The findings, and subsequent recommendations, from the Royal Commission in 2018-19 triggered a collapse of the Financial Advice industry in Australia, with nearly 15% of advisers exiting the industry and remaining players facing immense margin pressure and, worse, needing to address the significant trust deficit.
Moreover, the result has been the creation of a significant advice gap, with many Australians unable to access advice in an economical manner. We estimate that only 1 in 10 Australians have received advice, with just under $1 trillion in assets under advice.

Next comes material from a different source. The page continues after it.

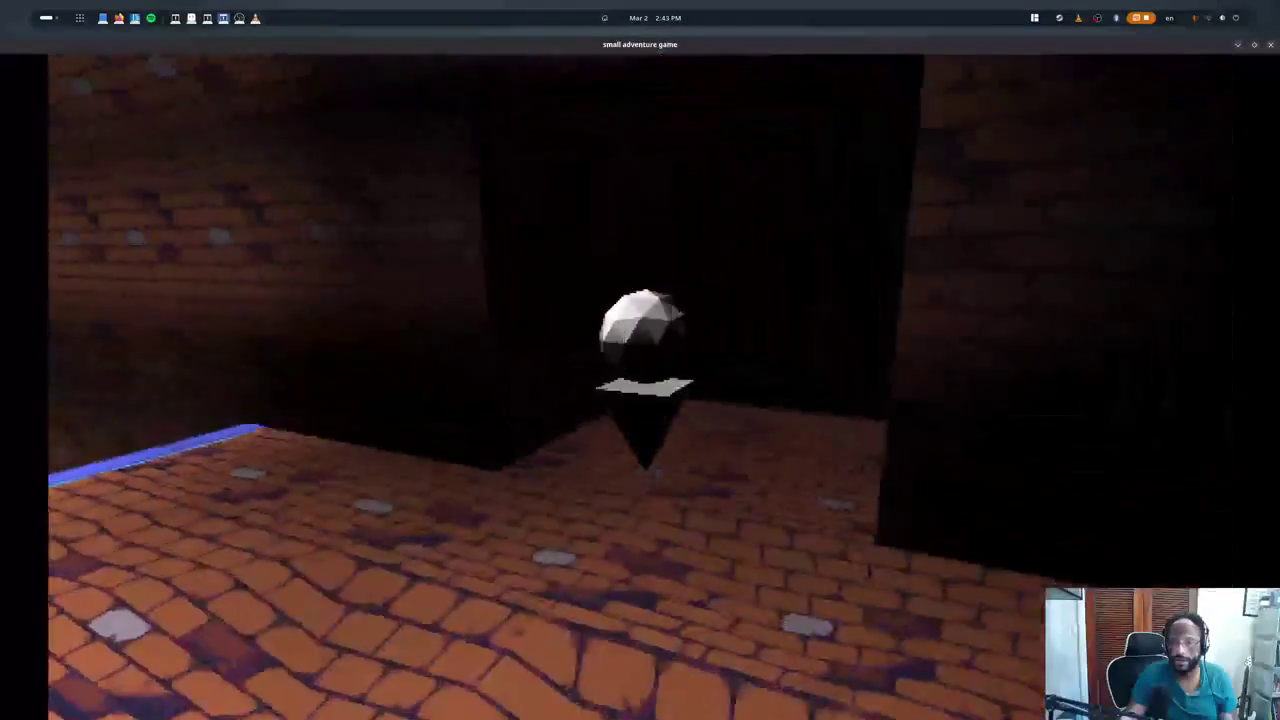
key("w")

However, approximately $3.6 trillion is non-advised comprising largely of mass-affluent and mass market consumers.
Lessons from adjacent markets of UK and US financial advice industries, and Australian general insurance broking offer financial advisers’ routes to addressing both the trust deficit and advice gap:
Advice models will align along segment lines, with traditional high touch models targeted at those with more complex needs, and digital D2C models offering more focused and clear value propositions to other segments
Regulatory changes and consumer demand for impartial advice will further catalyse the growth of IFA sector, with emergence of large groups and small standalone players
Investments in digital technologies will be required to improve the experience offered to customers, while also reducing service costs and compliance burdens
Scale will be critical, with larger advisers likely to pursue growth via selective inorganic opportunities to justify technology investments
As the market stabilises over the next five years, financial advisers will need to take decisive action to prioritise target customers segments, align the value proposition and offering, and make underlying investments in data and technology. We believe these actions are necessary to re-establish trust in an important sector in the wealth management landscape.
Ethan Paul and Matthew Flower also contributed to this report.